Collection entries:
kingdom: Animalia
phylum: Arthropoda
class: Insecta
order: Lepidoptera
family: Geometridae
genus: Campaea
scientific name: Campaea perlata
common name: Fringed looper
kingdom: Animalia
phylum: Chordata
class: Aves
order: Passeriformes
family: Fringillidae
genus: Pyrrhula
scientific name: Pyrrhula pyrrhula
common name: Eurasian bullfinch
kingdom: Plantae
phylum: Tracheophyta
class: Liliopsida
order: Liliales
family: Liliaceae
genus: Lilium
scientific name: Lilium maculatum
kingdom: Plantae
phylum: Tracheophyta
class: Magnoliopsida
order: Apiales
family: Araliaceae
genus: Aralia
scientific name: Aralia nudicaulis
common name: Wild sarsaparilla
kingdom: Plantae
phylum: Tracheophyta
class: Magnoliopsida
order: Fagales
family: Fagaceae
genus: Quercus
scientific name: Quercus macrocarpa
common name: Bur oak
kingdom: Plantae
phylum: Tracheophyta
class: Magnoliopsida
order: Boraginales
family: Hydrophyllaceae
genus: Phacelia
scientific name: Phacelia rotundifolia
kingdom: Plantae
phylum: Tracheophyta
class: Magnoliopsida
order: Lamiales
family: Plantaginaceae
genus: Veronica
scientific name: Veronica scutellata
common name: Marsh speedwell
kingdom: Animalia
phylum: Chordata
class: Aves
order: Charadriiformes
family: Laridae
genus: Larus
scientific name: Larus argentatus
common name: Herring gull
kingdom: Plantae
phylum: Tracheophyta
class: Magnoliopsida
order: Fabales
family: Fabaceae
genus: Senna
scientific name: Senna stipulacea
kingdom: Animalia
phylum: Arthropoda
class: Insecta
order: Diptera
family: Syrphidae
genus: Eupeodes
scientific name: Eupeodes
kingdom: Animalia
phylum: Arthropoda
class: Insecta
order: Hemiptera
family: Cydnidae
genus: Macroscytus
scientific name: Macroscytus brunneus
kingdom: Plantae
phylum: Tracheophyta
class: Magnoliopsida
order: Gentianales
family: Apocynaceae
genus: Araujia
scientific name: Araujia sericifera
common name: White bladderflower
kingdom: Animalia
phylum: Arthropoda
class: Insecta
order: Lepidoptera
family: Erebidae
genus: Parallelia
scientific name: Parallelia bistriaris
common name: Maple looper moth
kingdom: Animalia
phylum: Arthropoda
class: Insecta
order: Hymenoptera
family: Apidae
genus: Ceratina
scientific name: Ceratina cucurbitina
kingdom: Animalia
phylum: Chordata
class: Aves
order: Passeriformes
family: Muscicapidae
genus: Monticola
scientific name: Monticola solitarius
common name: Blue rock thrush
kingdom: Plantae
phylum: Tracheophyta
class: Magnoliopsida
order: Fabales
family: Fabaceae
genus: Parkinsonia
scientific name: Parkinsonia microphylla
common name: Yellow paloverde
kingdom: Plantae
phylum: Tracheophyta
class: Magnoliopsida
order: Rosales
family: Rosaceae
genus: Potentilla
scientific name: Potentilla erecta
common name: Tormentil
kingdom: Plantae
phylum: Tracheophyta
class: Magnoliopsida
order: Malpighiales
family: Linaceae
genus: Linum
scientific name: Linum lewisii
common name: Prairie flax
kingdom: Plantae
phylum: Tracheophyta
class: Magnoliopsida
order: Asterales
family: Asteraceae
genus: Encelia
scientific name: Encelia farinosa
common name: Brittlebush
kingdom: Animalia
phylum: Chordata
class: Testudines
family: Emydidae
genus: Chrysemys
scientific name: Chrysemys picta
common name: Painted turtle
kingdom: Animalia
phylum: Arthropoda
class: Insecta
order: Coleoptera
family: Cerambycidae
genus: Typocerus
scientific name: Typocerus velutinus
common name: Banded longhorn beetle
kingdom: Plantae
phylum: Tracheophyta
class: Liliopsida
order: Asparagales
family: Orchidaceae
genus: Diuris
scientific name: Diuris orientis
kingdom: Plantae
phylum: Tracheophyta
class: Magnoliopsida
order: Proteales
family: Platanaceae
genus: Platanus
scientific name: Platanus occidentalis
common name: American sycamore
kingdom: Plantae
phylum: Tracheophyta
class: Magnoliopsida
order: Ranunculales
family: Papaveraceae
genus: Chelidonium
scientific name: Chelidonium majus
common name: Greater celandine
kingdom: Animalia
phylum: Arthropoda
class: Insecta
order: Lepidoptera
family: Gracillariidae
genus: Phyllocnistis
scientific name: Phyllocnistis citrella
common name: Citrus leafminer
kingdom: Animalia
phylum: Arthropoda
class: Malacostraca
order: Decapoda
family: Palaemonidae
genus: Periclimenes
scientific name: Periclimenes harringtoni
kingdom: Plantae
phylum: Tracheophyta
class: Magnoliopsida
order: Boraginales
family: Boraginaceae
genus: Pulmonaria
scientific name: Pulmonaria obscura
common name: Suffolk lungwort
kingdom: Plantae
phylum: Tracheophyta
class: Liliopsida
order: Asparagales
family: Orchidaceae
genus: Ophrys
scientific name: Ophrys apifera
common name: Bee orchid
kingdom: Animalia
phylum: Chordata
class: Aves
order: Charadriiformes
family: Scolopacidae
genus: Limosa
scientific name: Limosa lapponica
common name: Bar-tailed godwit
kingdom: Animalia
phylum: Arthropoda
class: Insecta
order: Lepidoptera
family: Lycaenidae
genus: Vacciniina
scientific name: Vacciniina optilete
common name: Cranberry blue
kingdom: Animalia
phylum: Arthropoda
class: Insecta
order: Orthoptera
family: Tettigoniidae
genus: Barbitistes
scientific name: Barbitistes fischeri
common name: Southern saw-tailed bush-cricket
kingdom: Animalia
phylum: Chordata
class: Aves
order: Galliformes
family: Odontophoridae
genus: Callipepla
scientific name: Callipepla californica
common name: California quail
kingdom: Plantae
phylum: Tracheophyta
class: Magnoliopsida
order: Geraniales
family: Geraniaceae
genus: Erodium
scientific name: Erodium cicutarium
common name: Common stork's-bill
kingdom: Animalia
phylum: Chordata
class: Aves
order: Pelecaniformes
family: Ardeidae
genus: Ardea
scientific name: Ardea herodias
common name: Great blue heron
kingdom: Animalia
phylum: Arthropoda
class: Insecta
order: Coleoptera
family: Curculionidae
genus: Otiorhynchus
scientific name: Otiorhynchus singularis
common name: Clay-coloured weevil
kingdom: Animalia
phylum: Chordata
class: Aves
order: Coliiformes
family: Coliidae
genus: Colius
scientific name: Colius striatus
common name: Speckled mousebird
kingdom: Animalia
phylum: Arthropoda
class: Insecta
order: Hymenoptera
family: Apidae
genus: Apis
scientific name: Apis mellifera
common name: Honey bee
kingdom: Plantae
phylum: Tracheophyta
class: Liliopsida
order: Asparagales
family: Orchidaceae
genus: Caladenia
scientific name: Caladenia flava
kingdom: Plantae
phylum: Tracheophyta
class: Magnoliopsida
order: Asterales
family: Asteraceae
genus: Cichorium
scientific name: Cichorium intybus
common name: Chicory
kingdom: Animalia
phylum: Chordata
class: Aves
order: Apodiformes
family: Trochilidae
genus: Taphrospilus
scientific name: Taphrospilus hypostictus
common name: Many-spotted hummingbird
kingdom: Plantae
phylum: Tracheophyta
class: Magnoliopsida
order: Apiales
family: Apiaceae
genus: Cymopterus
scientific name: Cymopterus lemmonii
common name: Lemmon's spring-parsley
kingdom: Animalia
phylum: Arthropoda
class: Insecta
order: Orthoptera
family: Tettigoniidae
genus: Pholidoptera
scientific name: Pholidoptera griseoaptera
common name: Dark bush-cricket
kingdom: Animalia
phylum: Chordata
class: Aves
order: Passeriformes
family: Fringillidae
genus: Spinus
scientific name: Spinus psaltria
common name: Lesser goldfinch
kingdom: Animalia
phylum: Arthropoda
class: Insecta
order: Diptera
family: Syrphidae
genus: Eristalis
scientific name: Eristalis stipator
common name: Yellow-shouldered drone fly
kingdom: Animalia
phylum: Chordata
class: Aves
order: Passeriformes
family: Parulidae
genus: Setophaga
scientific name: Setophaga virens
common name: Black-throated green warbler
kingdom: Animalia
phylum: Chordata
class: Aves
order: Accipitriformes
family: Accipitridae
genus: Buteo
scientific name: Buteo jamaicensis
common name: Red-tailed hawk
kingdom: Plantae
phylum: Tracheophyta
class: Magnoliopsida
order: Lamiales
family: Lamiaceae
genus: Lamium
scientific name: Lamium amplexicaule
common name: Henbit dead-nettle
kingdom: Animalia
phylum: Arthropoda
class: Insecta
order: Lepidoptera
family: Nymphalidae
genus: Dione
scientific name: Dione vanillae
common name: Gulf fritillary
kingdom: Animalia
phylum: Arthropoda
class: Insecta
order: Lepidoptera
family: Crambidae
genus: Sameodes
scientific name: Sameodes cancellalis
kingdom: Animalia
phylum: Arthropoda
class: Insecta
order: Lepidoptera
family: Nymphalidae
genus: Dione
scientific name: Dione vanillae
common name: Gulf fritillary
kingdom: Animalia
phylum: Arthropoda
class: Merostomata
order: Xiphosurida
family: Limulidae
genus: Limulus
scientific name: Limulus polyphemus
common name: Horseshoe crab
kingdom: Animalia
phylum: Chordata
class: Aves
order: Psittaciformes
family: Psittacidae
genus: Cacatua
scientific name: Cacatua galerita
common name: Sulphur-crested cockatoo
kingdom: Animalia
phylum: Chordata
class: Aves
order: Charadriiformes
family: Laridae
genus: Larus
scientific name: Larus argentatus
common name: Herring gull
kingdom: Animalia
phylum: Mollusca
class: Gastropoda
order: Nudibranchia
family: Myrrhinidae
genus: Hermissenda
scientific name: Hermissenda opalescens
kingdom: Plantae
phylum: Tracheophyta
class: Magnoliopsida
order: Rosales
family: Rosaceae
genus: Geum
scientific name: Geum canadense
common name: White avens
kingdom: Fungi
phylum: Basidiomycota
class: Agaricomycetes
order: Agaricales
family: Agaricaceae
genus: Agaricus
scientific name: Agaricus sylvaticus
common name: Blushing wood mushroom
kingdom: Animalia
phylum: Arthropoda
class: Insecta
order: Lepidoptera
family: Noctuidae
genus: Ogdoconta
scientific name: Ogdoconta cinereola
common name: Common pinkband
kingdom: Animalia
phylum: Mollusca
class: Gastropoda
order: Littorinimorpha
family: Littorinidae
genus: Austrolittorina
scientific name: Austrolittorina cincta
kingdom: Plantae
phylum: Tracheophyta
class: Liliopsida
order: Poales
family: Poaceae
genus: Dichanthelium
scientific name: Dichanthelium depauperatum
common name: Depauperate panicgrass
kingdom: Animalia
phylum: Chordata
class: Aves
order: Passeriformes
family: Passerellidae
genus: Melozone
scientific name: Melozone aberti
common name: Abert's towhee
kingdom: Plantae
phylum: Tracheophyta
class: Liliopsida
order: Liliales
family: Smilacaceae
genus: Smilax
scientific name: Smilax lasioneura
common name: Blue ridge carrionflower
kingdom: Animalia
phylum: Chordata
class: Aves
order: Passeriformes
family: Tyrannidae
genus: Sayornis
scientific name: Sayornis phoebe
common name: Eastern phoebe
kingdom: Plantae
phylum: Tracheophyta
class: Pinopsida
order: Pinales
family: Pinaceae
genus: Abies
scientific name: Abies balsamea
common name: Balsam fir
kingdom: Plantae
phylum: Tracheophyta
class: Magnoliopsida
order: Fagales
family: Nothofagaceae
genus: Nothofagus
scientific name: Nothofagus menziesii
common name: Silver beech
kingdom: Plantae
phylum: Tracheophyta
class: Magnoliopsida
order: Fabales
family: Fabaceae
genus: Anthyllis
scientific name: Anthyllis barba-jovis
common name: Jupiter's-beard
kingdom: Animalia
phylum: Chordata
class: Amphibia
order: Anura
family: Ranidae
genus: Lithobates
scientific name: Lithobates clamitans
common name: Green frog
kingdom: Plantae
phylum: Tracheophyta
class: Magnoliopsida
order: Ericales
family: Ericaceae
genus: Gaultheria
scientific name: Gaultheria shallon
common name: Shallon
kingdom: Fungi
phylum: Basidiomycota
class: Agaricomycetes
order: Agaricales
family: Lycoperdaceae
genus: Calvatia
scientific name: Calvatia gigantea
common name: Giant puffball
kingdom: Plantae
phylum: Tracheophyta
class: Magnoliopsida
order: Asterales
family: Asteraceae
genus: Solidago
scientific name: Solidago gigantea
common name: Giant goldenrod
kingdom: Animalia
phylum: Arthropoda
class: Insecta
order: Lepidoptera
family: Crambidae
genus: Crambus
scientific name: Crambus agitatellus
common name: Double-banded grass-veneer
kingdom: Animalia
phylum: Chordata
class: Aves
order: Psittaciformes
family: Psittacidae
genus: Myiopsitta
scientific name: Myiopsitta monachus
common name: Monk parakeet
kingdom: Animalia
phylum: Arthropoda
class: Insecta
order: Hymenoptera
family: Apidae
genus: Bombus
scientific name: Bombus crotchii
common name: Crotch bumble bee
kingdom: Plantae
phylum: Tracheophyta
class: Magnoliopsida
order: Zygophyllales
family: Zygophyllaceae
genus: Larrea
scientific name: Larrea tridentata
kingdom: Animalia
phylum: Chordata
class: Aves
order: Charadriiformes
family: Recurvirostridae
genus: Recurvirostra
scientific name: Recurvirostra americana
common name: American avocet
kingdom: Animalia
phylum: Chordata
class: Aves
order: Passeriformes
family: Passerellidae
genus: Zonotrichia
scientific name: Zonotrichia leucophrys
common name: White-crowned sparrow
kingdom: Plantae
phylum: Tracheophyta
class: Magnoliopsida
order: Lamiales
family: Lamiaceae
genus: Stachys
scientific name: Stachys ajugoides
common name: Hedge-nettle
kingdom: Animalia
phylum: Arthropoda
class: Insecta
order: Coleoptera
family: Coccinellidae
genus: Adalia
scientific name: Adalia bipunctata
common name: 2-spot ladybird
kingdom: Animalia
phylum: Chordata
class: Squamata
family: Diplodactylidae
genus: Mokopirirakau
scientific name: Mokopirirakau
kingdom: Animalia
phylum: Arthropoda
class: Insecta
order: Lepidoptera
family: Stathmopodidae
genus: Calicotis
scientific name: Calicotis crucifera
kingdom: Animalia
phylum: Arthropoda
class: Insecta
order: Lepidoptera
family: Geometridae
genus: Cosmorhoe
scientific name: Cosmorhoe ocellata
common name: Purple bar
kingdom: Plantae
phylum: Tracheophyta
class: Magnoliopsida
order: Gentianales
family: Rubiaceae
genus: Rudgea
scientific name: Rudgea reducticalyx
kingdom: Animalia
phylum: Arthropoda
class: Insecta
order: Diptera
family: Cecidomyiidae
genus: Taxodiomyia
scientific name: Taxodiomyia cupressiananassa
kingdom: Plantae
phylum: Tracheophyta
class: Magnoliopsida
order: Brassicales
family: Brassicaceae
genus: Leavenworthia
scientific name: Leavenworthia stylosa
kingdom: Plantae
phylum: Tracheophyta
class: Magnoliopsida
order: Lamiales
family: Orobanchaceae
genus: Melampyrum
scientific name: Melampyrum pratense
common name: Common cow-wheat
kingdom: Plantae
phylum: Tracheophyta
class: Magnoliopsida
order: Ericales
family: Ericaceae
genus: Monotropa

THE PROBLEM:
Convert the lines between the one holding "scientific name: Ardea herodias" and the one holding "common name: Chicory", inclusive, into a numbered list, leaving out any blank lines.

ANSWER TO THIS TASK:
1. scientific name: Ardea herodias
2. common name: Great blue heron
3. kingdom: Animalia
4. phylum: Arthropoda
5. class: Insecta
6. order: Coleoptera
7. family: Curculionidae
8. genus: Otiorhynchus
9. scientific name: Otiorhynchus singularis
10. common name: Clay-coloured weevil
11. kingdom: Animalia
12. phylum: Chordata
13. class: Aves
14. order: Coliiformes
15. family: Coliidae
16. genus: Colius
17. scientific name: Colius striatus
18. common name: Speckled mousebird
19. kingdom: Animalia
20. phylum: Arthropoda
21. class: Insecta
22. order: Hymenoptera
23. family: Apidae
24. genus: Apis
25. scientific name: Apis mellifera
26. common name: Honey bee
27. kingdom: Plantae
28. phylum: Tracheophyta
29. class: Liliopsida
30. order: Asparagales
31. family: Orchidaceae
32. genus: Caladenia
33. scientific name: Caladenia flava
34. kingdom: Plantae
35. phylum: Tracheophyta
36. class: Magnoliopsida
37. order: Asterales
38. family: Asteraceae
39. genus: Cichorium
40. scientific name: Cichorium intybus
41. common name: Chicory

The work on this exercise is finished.